Le vaccin Hecolin, développé en Chine et autorisé dans certains pays depuis 2011, a été recommandé par l’OMS comme outil potentiel en cas d’épidémie. Cependant, jusqu’à cette utilisation dans une épidémie, il n’avait servi qu’à des essais cliniques contrôlés et à la médecine des voyages en Chine. «C’est pourquoi il était essentiel d’étudier l’efficacité du vaccin sur d’autres populations et dans des régions où le type de virus circulant est différent de celui de la Chine, ainsi que la faisabilité logistique d’une telle campagne», ajoute Isabella Eckerle, professeure à la Faculté de médecine et directrice du Centre UNIGE-HUG pour les maladies virales émergentes. «Il était notamment important de comprendre son efficacité après seulement deux doses, alors qu’il est habituellement administré en trois doses à six mois d’intervalle.»

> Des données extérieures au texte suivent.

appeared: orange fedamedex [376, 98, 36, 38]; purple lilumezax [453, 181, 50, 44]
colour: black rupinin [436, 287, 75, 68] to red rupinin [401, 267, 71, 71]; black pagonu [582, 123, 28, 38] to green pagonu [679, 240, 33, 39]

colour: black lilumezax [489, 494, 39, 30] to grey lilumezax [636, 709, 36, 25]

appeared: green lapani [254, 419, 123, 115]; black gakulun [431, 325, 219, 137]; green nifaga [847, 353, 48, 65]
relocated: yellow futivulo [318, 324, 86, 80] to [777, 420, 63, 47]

Un partenariat de recherche original
Le Centre des maladies virales émergentes, un centre spécialisé commun aux HUG et à la Faculté de médecine de l’UNIGE, a apporté un appui scientifique aux équipes de terrain de MSF, en charge du volet clinique de cette étude. «La campagne de vaccination visait les personnes âgées de 16 ans et s’est déroulée en trois phases, en mars, avril et octobre 2022», explique Iza Ciglenecki, coordinatrice de la recherche opérationnelle à MSF Suisse. «Notre étude a ensuite comparé le statut vaccinal de 201 patients et patientes testées positives à l’hépatite E entre mai et décembre 2022 avec celui de personnes asymptomatiques de leur entourage. Notre étude a révélé que deux doses de vaccin étaient efficaces, un excellent résultat compte tenu du contexte particulier d’un camp de personnes déplacées.»

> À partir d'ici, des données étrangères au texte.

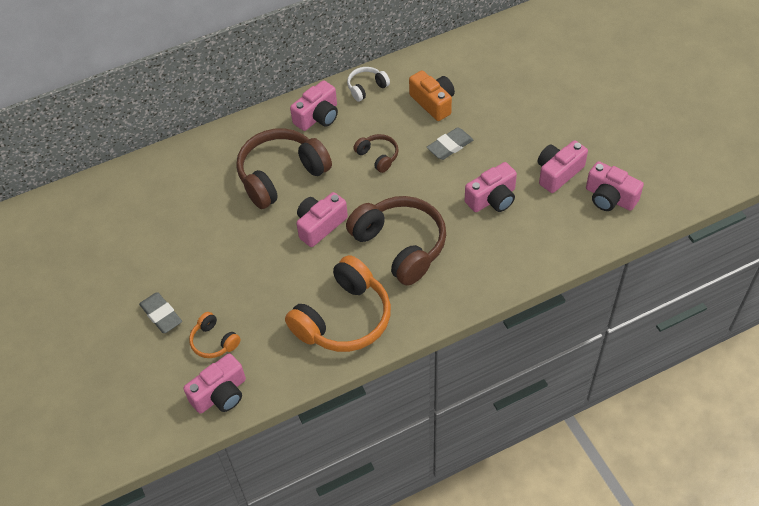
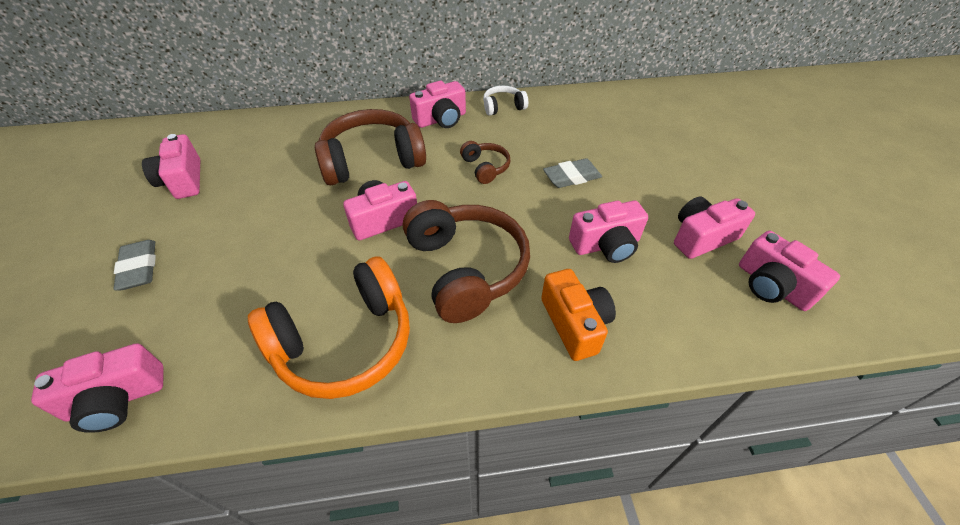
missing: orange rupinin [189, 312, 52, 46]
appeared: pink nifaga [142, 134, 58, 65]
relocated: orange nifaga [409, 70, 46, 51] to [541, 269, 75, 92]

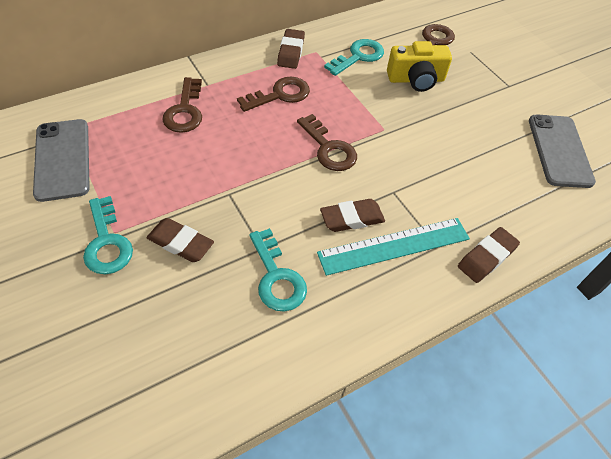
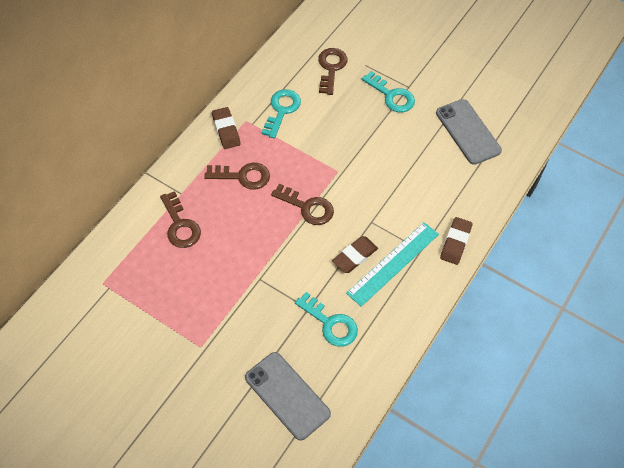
missing: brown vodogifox [146, 218, 68, 44]; yellow nifaga [387, 41, 65, 51]
relocated: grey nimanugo [33, 119, 57, 83] to [245, 352, 86, 89]; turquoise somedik [83, 196, 50, 78] to [362, 71, 53, 41]
spun: brown somedik [237, 76, 73, 36] = [204, 163, 66, 27] 60 degrees clockwise

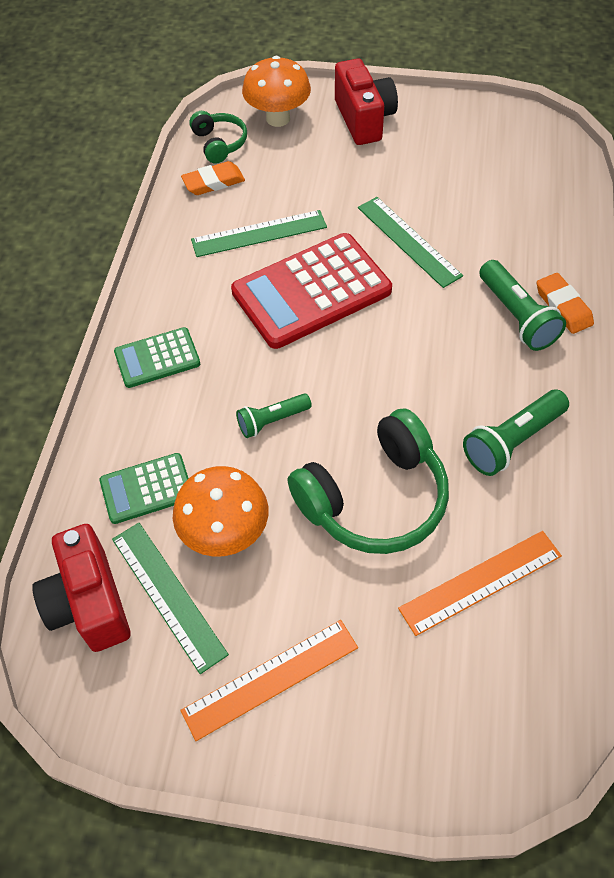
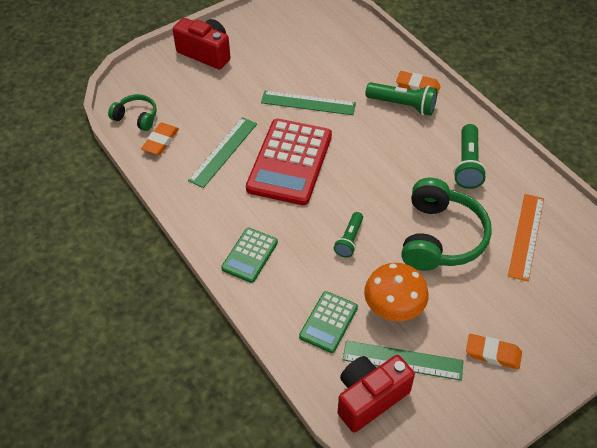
missing: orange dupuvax [242, 56, 69, 71]
exchanged: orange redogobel [180, 620, 178, 121] to orange vodogifox [466, 334, 56, 35]
spun: red nifaga [32, 524, 98, 128] = [338, 355, 77, 78] 120 degrees clockwise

Les échantillons ont ensuite été envoyés aux laboratoires du Centre des maladies virales émergentes. L’objectif était de déterminer les caractéristiques biologiques du virus et des réponses immunitaires. «Ces données de laboratoire, difficiles à réaliser sur place, ont non seulement démontré la protection induite par le vaccin, mais elles nous ont également permis de mieux comprendre la transmission et la performance des tests de diagnostic, ce qui peut nous aider à concevoir de meilleures réponses aux épidémies à l’avenir», souligne Isabella Eckerle. «Ce projet est le résultat d’une synergie enrichissante entre l’expertise opérationnelle de MSF et la nôtre en matière de recherche translationnelle et d’excellence diagnostique».
Un stock mondial créé par l’OMS
L’étude confirme donc la protection induite avec deux doses de ce vaccin, même pendant une épidémie, et la réduction de l’incidence de la maladie. «Nos résultats, associés à d’autres, ont contribué à l’approbation récente par le Groupe international de coordination (GIC) de l’OMS pour la fourniture de vaccins d’un stock de vaccins contre l’hépatite E pour les situations d’urgence. Ce stock a le potentiel de sauver de nombreuses vies et nous nous réjouissons de le voir à l’œuvre. Ces résultats ont également déjà contribué aux recommandations de l’OMS sur l’utilisation d’un schéma à deux doses», conclut Andrew Azman.